Conda environments must not be created on shared storage as this will negatively impact storage performance.
If you need to share an environment, you can export an environment to file and you may share the file via shared storage.
Create an Empty Environment:
mamba create --prefix [file-path-here]
Example:
mamba create --prefix ~/my-env
Create an Environment with One or More Packages:
mamba create --prefix [file-path-here] [package1] [package2] [package3]
Example:
mamba create --prefix ~/my-env r-base r-gdistance r-lme4
Listing Your Environments
To list all your environments:
mamba env list
You should see your new environment along with the base environment:
/home/jovyan/my-env
base * /opt/conda
Activating Your Desired Environment
To activate an environment:
conda activate [name or /path/to/environment]
Example:
conda activate /home/jovyan/my-env
Note: Activating an environment MUST be done using conda
over mamba
.
You should see your environment change in the terminal:
(/home/jovyan/my-env) jovyan@jupyter-maztec-40sdsu-2eedu:~$
Installing or Building Additional Packages
Once the environment is activated, you can install additional packages:
mamba install -y [package1] [package2] [package3]
Example:
mamba install -y r-base r-gdistance
Checking Installed Packages
To check what packages are installed in the activated environment:
mamba list
To check the version of a specific software package:
mamba show [package]
Example:
mamba show r-base
Now, you can run code from within this terminal session, and it will execute inside the activated environment.
Note: If you open a second terminal window, it will revert to the default state with no environment activated:
jovyan@jupyter-maztec-40sdsu-2eedu:~$
Reusing an Existing Environment
Activate Base Environment
Ensure the base environment is activated:
source activate base
List Your Environments
mamba env list
Activate Your Desired Environment
Assuming you are in your base environment, you can activate your desired environment:
conda activate [name or /path/to/environment]
Example:
conda activate /home/jovyan/my-env
Note: Activating an environment MUST be done using conda
over mamba
.
You should see your environment change in the terminal:
(/home/jovyan/my-env) jovyan@jupyter-maztec-40sdsu-2eedu:~$
Now, you can run your code in your environment from this terminal.
Exporting an Environment
Exporting an environment allows you to save its configuration in a YAML file. This is useful for sharing environments with others or reproducing the same setup on another machine.
Exporting an Environment to a YAML File
To export the currently activated environment:
mamba env export > environment.yaml
This will create a file named environment.yaml
that contains a list of all installed packages and their versions.
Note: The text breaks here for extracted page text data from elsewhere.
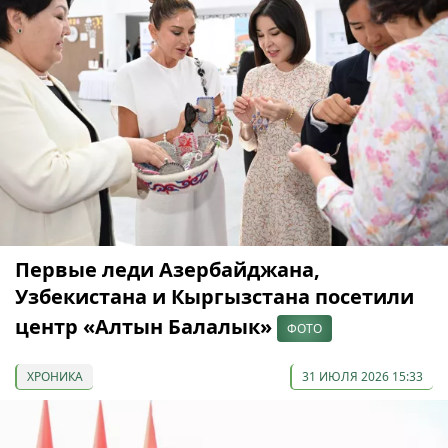
Первые леди Азербайджана,
Узбекистана и Кыргызстана посетили
центр «Алтын Балалык»
ФОТО
ХРОНИКА
31 ИЮЛЯ 2026 15:33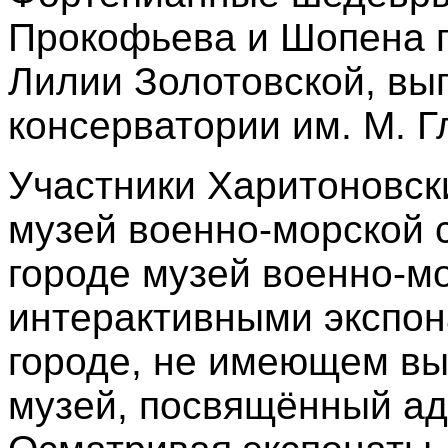
Прокофьева и Шопена п
Лилии Золотовской, вы
консерватории им. М. Г
Участники Харитоновск
музей военно
‑
морской 
городе музей военно
‑
мо
интерактивными экспона
городе, не имеющем вы
музей, посвящённый ад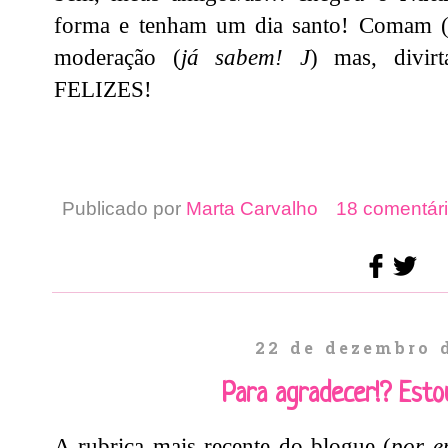
forma e tenham um dia santo! Comam 
moderação (
já sabem!
J
) mas, divi
FELIZES!
Publicado por
Marta Carvalho
18 comentári
22 de dezembro 
Para agradecer!? Esto
A rubrica mais recente do blogue (
por e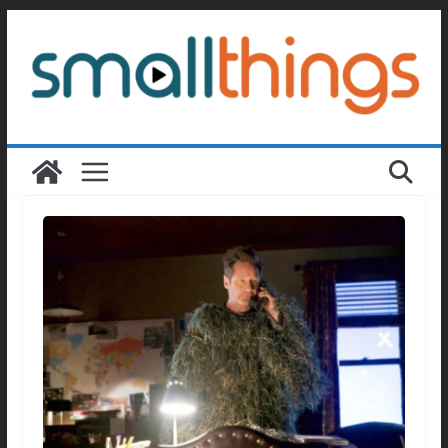
Passer
au
contenu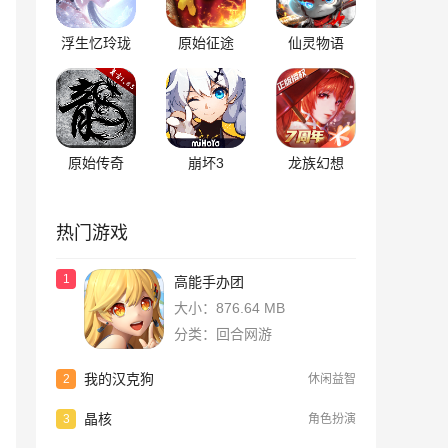
浮生忆玲珑
原始征途
仙灵物语
原始传奇
崩坏3
龙族幻想
热门游戏
1
高能手办团
大小：876.64 MB
分类：回合网游
我的汉克狗
2
休闲益智
晶核
3
角色扮演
Exporting an Environment Without Build Information
If you want a cleaner export without build-specific details, use:
mamba env export --no-builds > environment.yaml
Recreating an Environment from a YAML File
To recreate an environment from an exported YAML file:
mamba env create -f environment.yaml
This will create a new environment with the same package versions as the exported one.
Sharing an Environment
You can share the environment.yaml
file with collaborators to ensure they use the same dependencies and configurations.